The article problematizes recent findings that land reforms are more likely when landed elites break up with an autocrat. I argue that elite splits do not automatically produce redistribution; often, the autocrat must mobilize communities first. Recent research assumes that the population demands land, but cases like Chiapas (in Mexico’s periphery) show that it’s not always the case. Agricultural workers were allied with landlords to defend their livelihood from the revolution, and indigenous communities distrusted outsiders. Mexico City sent teachers to agitate and mobilize for land reform, helping peasants in the complicated legal process. I study Chiapas through process tracing and a difference-in-differences analysis of original microdata on schools and land petitions. This article clarifies when land redistribution is politically possible and contributes to understanding the policy-making process of autocracies and the relationship of public services to regime durability.

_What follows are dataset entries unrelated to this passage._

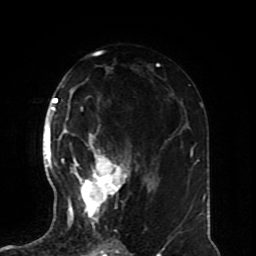
Breast MRI (dynamic contrast-enhanced), one axial slice; cropped to one breast; dynamic contrast-enhanced series, time point 2 of 8 at this slice position (early post-contrast); 1.5 T; TE 4.2 ms, TR 7 ms; 2.3 mm slice thickness; 256 × 256 image matrix, field of view 170 × 170 mm. Female patient.
Structures marked on this image (semi-automatically segmented with operator editing):
- enhancing-tissue mask used for the functional tumour volume (all voxels passing the contrast-enhancement thresholds inside the analysis volume; usually the tumour): bounding box (x1, y1, x2, y2) in pixels: (61, 127, 139, 228)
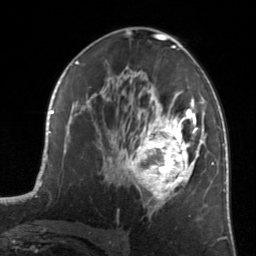
Breast MRI, one axial slice; position 80 of 134 along the scan axis; cropped to one breast; dynamic contrast-enhanced series, time point 2 of 7 at this slice position (early post-contrast); 3 T; TE 1.7 ms, TR 4.6 ms; 256 × 256 image matrix, field of view 160 × 160 mm. Female patient.
Outlined on this slice (semi-automatically segmented with operator editing):
- enhancing-tissue mask used for the functional tumour volume (all voxels passing the contrast-enhancement thresholds inside the analysis volume; usually the tumour): bounding box (x1, y1, x2, y2) in pixels: (122, 87, 205, 210)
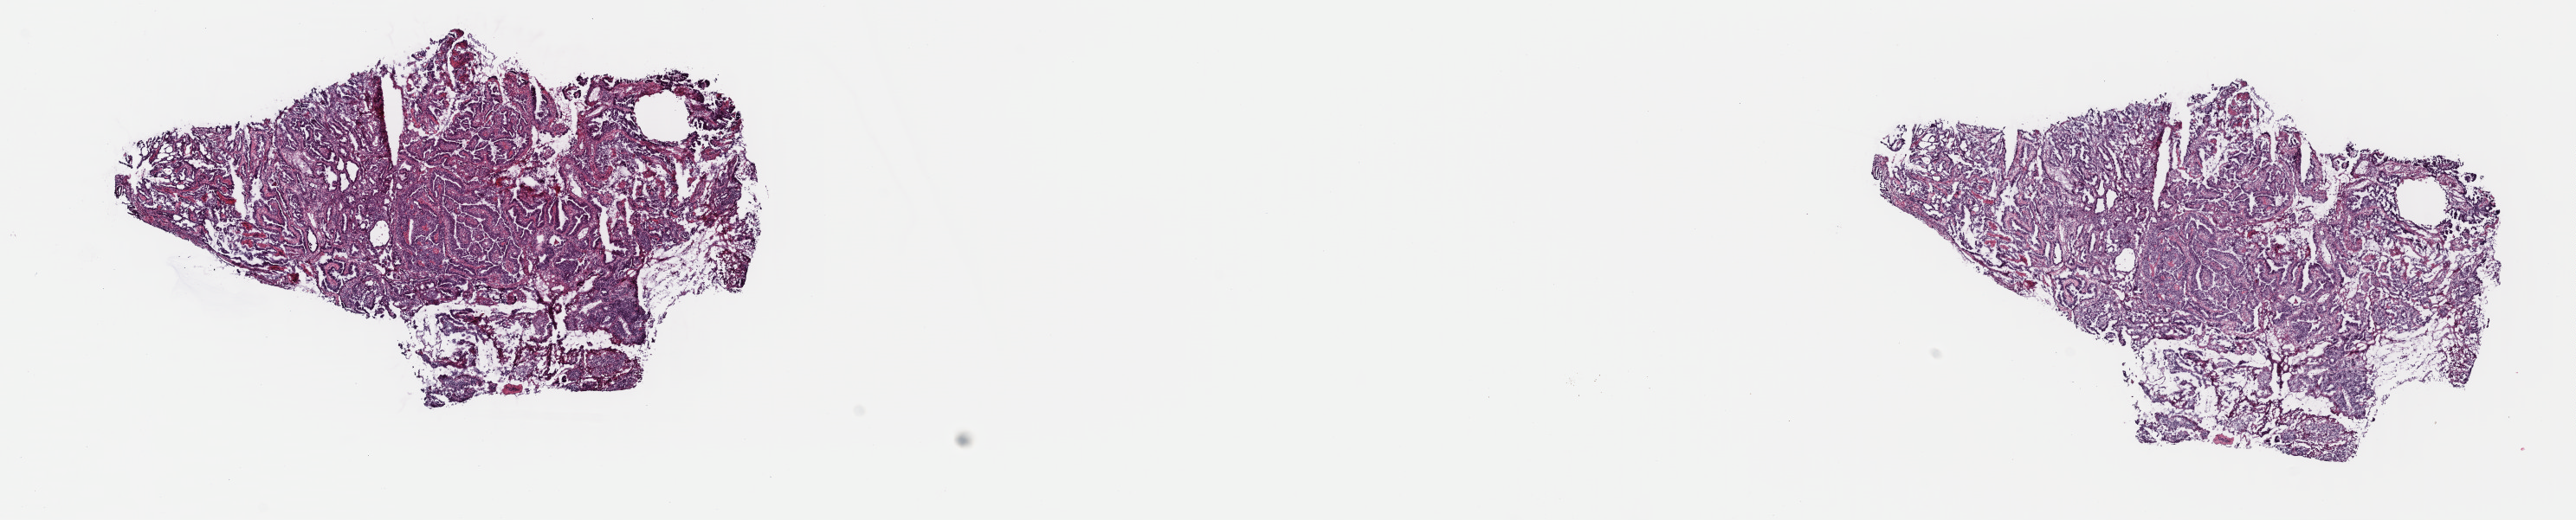
Whole-slide histology image, H&E — shown as a low-resolution overview of the whole scanned area (about 23.4 x 4.7 mm, from a 40x scan). Frozen section from the top of the tissue portion. Cervix, primary tumour sample. Female patient; age at initial diagnosis 32 years. Histologic grade: G2 (moderately differentiated). Pathologist review of this section (percent, as recorded): tumour cells 100%, tumour nuclei 75%, normal cells 0%, stromal cells 0%, necrosis 0%. Inflammatory infiltration, as recorded: lymphocyte infiltration 4%, monocyte infiltration 0%, neutrophil infiltration 0%.
FIGO stage: IB1. Diagnosis: Mucinous adenocarcinoma, endocervical type. Lymph nodes positive (case pathology): 0 of 4 examined.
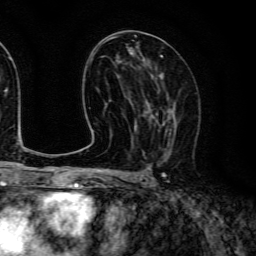
Breast MRI (dynamic contrast-enhanced), one axial slice. Position 68 of 134 along the scan axis. Cropped to one breast. Dynamic contrast-enhanced series, time point 2 of 6 at this slice position (early post-contrast). 3 T. TE 4.7 ms, TR 9 ms. 1.2 mm slice thickness. 256 × 256 image matrix, field of view 170 × 170 mm. Female patient.
Annotated regions visible in this slice (semi-automatic segmentation, software-assisted and operator-edited):
- enhancing-tissue mask used for the functional tumour volume (all voxels passing the contrast-enhancement thresholds inside the analysis volume; usually the tumour): bounding box (x1, y1, x2, y2) in pixels: (143, 85, 175, 159)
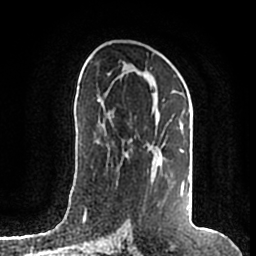
Breast MRI (dynamic contrast-enhanced), one axial slice. Slice 98 of 200 in the series (ordered by position). Cropped to one breast. Dynamic contrast-enhanced series, time point 2 of 7 at this slice position (early post-contrast). 1.5 T. TE 2.2 ms, TR 4.6 ms. 0.8 mm slice thickness. 256 × 256 image matrix, field of view 160 × 160 mm. Female patient.
Outlined on this slice (semi-automatic segmentation, software-assisted and operator-edited):
- enhancing-tissue mask used for the functional tumour volume (all voxels passing the contrast-enhancement thresholds inside the analysis volume; usually the tumour): bounding box [x1, y1, x2, y2] px = [108, 73, 190, 207]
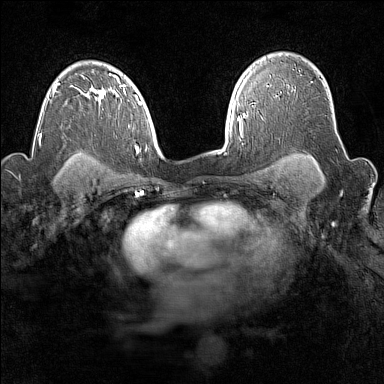
Breast MRI (dynamic contrast-enhanced), one axial slice; position 111 of 160 along the scan axis; dynamic contrast-enhanced series, time point 2 of 7 at this slice position (early post-contrast); 1.5 T; TE 1.8 ms, TR 5 ms; 384 × 384 image matrix, field of view 300 × 300 mm. Female patient.
Outlined on this slice (semi-automatically segmented with operator editing):
- enhancing-tissue mask used for the functional tumour volume (all voxels passing the contrast-enhancement thresholds inside the analysis volume; usually the tumour): bounding box <267,85,269,87> (left, top, right, bottom; pixels)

“From Resistance to Cooperation: The Effect of Land Redistribution on Literacy in Mexico”
The article studies the long-term effects of land redistribution on literacy rates. Development economists have observed that land redistribution in rural societies reduces education enrollments because family farms employ child labor. I argue that this is not necessarily the case; it depends on how land reform is implemented. I study the early expansion of public education in Mexico and propose that peasant communities responded with more enthusiasm to schools when they received land from the hands of teachers. Empirically, I use process tracing and original microdata to compare two federative states, Chiapas and Oaxaca. In Chiapas, teachers participated in property redistribution so that land grants positively affected literacy in the following decade. In contrast, land grants negatively affected Oaxaca, where teachers did not participate.